I have this reference working Perl script with a regex, copied from a Java snippet that isn't giving the expected results:
my $regex = '^[AT]-([A-Z0-9]{4})-([A-Z0-9]{4})(?:-([A-Z0-9]{4}))*-([A-F0-9]{8}-[A-F0-9]{4}-[A-F0-9]{4}-[A-F0-9]{4}-[A-F0-9]{12})$';
if ("A-PROD-COMP-LOGL-00000000-0000-8033-0000-000200354F0A" =~ /$regex/)
{
print "Matches 1=$1 2=$2 3=$3 4=$4
";
}
This correctly outputs:
Matches 1=PROD 2=COMP 3=LOGL 4=00000000-0000-8033-0000-000200354F0A
Now the equivalent Java snippet:
private static final String NON_SYSTEM_TYPE_REGEX = "^[AT]-([A-Z0-9]{4})-([A-Z0-9]{4})(?:-([A-Z0-9]{4}))*-([A-F0-9]{8}-[A-F0-9]{4}-[A-F0-9]{4}-[A-F0-9]{4}-[A-F0-9]{12})$";
private static final Pattern NON_SYSTEM_TYPE_PATTERN = Pattern.compile(MutableUniqueIdentity.NON_SYSTEM_TYPE_REGEX);
...
final Matcher match = MutableUniqueIdentity.NON_SYSTEM_TYPE_PATTERN.matcher(uniqueIdentity);
The uniqueIdentity
input is further back in the stack trace (in a unit test) and is this value:
final String id5CompactString = "A-PROD-COMP-LOGL-00000000-0000-8033-0000-000200354F0A";
NOTE: The regex and uniqueIdentity
values were copied to the Perl program from a debug session to assert if a different language comes up with a different result (which it did).

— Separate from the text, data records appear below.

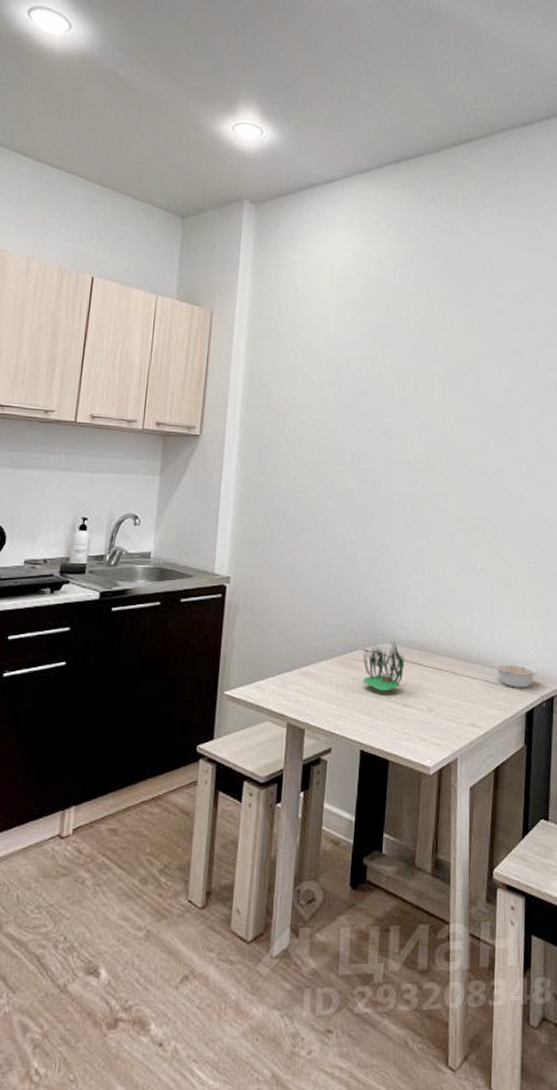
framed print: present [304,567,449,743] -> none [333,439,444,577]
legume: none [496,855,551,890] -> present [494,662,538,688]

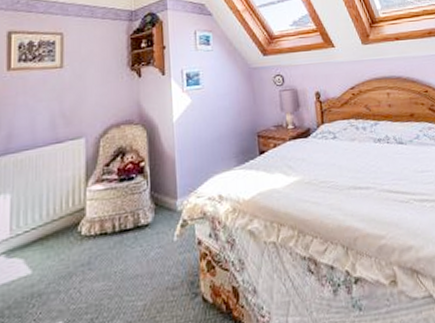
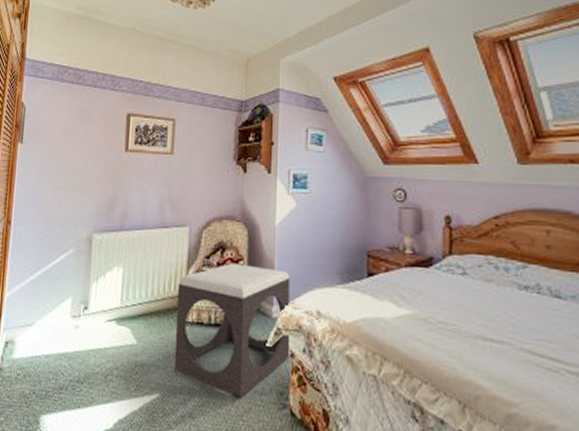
footstool: none [76,163,198,299] -> present [174,262,290,397]

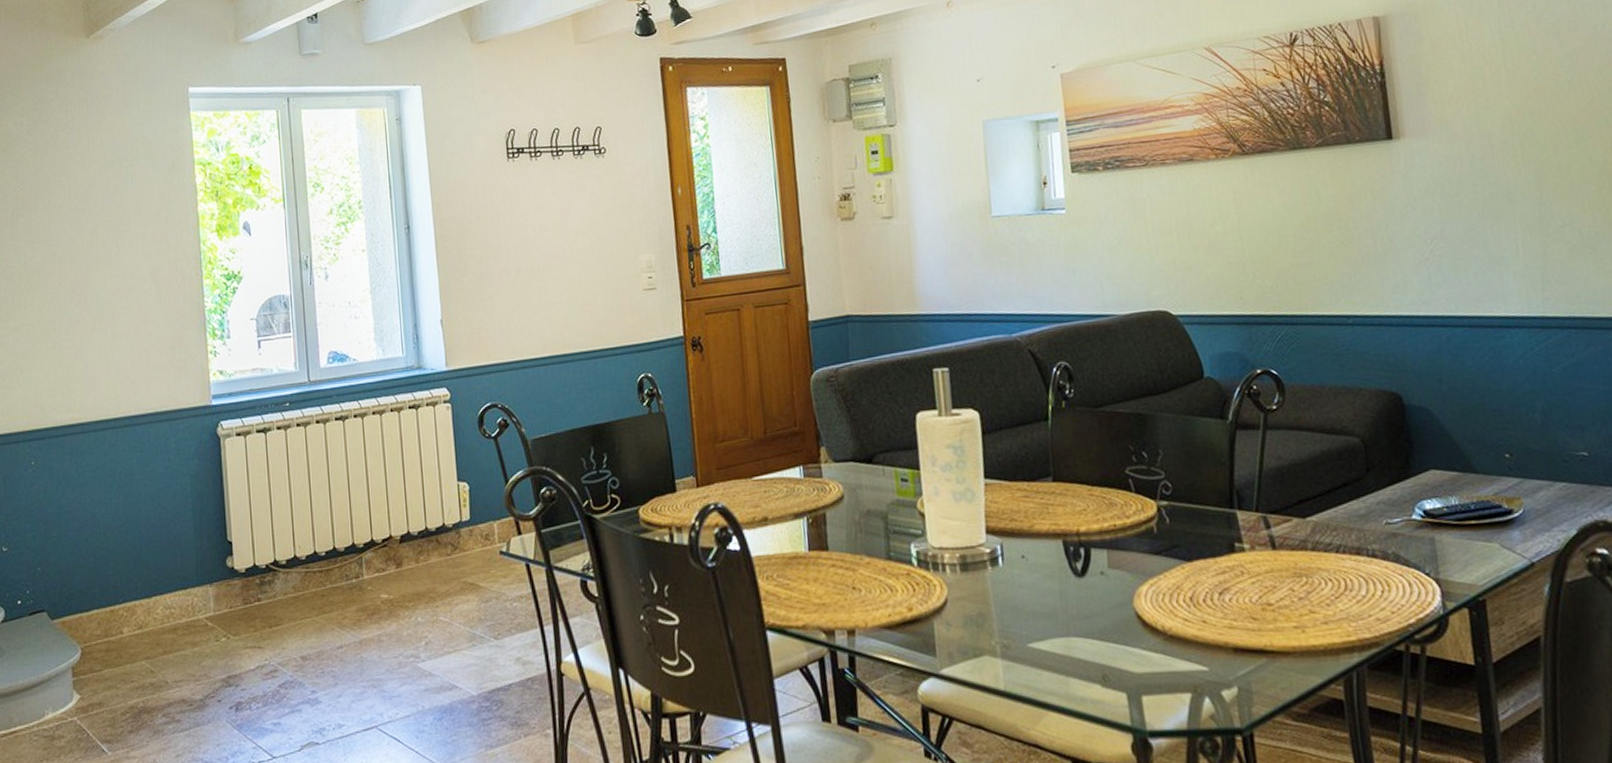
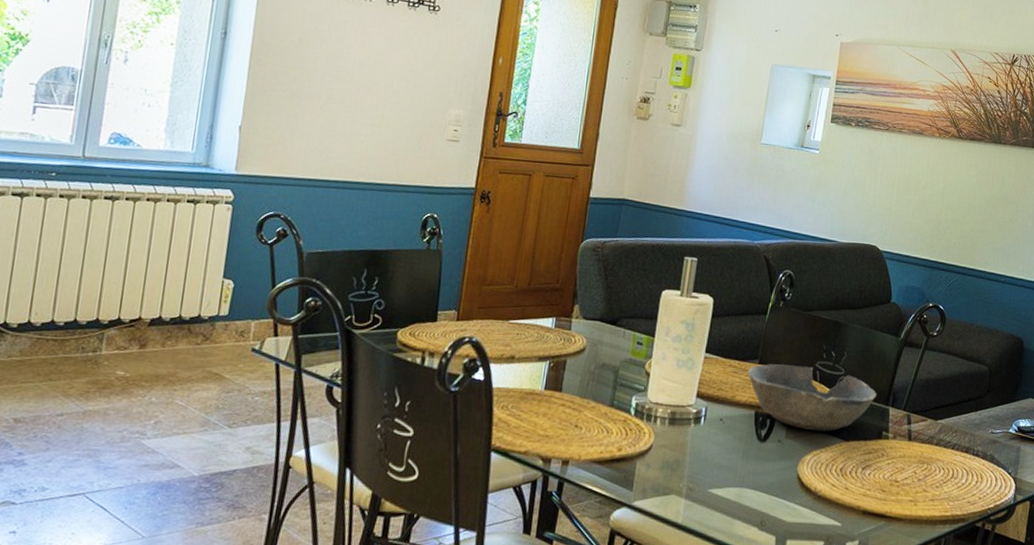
bowl: none [1041,475,1216,555] -> present [748,364,877,432]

ADDITIONAL NOTE: The reason the non-capture group is there is to allow the third element in the string to be optional, so it has to deal with both of these:
A-PROD-COMP-LOGL-00000000-0000-8033-0000-000200354F0A
A-PROD-COMP-00000000-0000-8033-0000-000200354F0A
My unit test fails in Java - the third match group, which should be LOGL
, is in fact 0000
.
Here is a screenshot of the debugger right after the regex match line above:
You can see that the pattern matches, you can verify that the input parameter (text
) and regex are the same as the Perl script, but the result is different!
So my question is: Why does match.groups(3)
have a value of 0000
(when it should have a value LOGL
) and how does that related back to the regex and the string it is applied to?
In Perl it yields the correct result - LOGL
.
Additional info: I have perused this page that highlights the differences between Perl and Java regex engines, and there doesn't appear to be anything applicable.